Task instructions =
Check each line of the data below for the word "KiCad", then extract the ones that have it.

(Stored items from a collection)
Start of Block
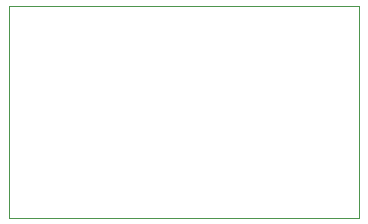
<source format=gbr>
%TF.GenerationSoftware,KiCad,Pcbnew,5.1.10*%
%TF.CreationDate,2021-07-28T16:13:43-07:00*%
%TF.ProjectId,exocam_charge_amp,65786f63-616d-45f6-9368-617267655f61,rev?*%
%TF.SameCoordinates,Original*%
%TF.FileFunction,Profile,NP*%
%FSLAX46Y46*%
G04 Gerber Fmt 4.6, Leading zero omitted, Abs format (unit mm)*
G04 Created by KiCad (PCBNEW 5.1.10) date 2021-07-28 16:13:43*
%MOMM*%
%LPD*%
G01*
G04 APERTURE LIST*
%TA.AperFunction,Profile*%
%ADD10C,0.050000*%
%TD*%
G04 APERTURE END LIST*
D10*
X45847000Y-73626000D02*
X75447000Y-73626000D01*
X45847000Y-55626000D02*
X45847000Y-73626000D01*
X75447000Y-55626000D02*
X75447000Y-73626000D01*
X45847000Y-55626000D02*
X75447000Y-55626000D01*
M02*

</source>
End of Block
Start of Block
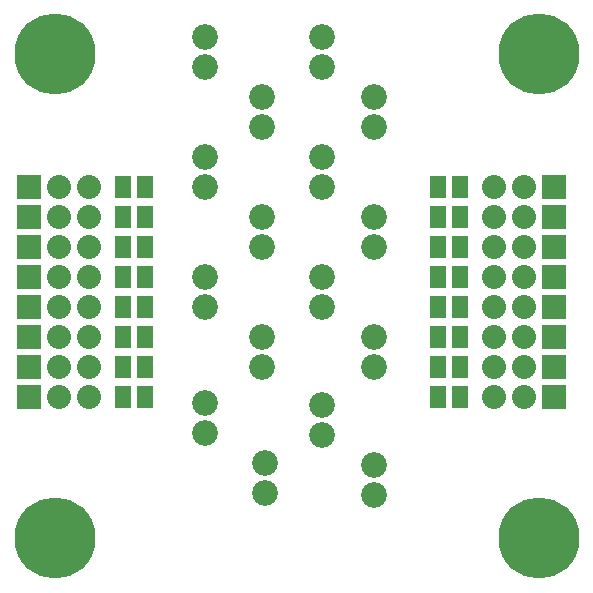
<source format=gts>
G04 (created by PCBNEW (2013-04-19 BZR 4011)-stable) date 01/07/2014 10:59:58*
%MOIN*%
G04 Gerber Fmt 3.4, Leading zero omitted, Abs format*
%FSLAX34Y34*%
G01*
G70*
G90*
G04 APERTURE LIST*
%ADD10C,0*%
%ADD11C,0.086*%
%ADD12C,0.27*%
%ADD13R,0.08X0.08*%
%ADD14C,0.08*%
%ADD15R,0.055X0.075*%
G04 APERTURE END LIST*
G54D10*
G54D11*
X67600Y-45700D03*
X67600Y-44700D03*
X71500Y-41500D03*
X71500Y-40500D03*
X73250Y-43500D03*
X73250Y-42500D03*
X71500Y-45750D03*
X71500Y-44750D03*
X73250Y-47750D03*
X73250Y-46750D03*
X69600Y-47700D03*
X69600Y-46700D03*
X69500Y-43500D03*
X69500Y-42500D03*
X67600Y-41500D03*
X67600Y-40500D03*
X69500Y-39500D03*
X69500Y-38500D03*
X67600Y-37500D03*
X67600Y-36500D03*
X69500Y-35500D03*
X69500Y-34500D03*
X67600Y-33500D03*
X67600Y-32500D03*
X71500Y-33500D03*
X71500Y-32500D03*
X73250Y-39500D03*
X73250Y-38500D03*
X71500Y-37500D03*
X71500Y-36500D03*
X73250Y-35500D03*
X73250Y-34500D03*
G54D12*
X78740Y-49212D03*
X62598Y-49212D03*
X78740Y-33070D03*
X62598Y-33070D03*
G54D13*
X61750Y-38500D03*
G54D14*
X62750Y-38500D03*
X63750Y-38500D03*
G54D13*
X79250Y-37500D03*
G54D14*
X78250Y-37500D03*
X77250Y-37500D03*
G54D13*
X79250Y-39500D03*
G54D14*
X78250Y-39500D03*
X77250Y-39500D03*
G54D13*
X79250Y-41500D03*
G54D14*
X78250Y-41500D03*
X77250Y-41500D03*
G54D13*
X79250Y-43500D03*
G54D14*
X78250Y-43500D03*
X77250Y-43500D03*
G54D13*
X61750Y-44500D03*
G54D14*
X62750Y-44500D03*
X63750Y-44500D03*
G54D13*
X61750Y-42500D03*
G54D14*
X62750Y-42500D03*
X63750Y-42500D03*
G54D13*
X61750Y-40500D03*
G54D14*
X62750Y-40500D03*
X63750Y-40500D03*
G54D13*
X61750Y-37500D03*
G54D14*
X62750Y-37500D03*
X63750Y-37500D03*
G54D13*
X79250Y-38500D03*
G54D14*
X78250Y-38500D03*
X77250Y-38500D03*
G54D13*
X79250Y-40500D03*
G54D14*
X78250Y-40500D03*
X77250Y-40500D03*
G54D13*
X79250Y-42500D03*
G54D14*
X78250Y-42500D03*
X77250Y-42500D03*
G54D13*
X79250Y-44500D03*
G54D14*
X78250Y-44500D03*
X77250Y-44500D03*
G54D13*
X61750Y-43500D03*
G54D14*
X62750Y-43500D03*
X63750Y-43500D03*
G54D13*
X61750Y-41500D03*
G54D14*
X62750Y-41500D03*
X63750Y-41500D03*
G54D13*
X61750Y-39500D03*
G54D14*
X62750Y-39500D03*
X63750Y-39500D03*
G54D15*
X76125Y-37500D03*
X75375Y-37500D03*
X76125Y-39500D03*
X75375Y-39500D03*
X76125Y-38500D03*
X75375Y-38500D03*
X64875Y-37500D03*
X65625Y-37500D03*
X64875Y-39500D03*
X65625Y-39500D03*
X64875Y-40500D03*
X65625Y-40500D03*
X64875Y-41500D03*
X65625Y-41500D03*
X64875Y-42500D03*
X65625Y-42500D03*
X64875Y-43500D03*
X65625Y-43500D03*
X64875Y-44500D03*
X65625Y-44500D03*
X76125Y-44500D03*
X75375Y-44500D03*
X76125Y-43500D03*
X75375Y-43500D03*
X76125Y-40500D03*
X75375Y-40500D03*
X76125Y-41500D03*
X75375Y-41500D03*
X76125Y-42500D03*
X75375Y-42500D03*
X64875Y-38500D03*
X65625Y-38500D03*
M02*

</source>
End of Block
Task solution =
%TF.GenerationSoftware,KiCad,Pcbnew,5.1.10*%
G04 Created by KiCad (PCBNEW 5.1.10) date 2021-07-28 16:13:43*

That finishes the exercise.